---------- DATA EXCERPTS
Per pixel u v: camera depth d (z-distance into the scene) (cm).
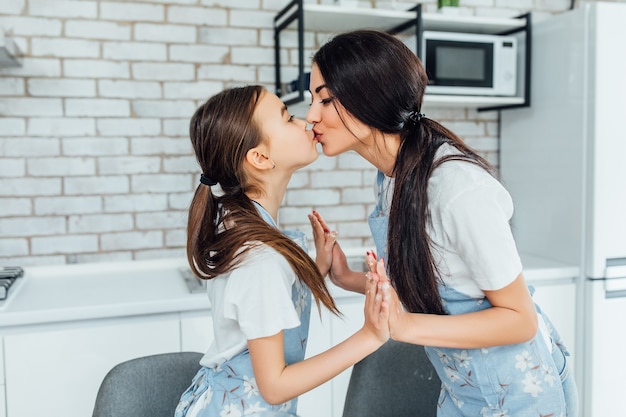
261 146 109
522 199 265
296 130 111
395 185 105
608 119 220
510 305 99
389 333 97
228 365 109
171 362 136
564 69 234
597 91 218
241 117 108
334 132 109
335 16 230
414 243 103
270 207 115
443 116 275
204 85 247
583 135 225
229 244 101
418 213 102
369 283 96
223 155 108
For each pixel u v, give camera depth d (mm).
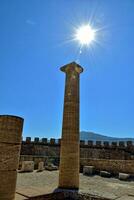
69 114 13375
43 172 19688
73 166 12547
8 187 6637
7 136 6848
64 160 12711
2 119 6895
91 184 14219
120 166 20047
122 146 32781
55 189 11227
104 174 18906
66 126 13258
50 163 24359
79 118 13742
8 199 6578
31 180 14367
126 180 16906
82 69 14562
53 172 20047
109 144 33969
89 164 22203
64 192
--------------------
TASK TO COMPLETE: Check each line above for the string "depth" and copy every line that has it.

ANSWER FOR THE TASK:
Per pixel u v: camera depth d (z-distance into the scene) (cm).
For each pixel u v, give camera depth d (mm).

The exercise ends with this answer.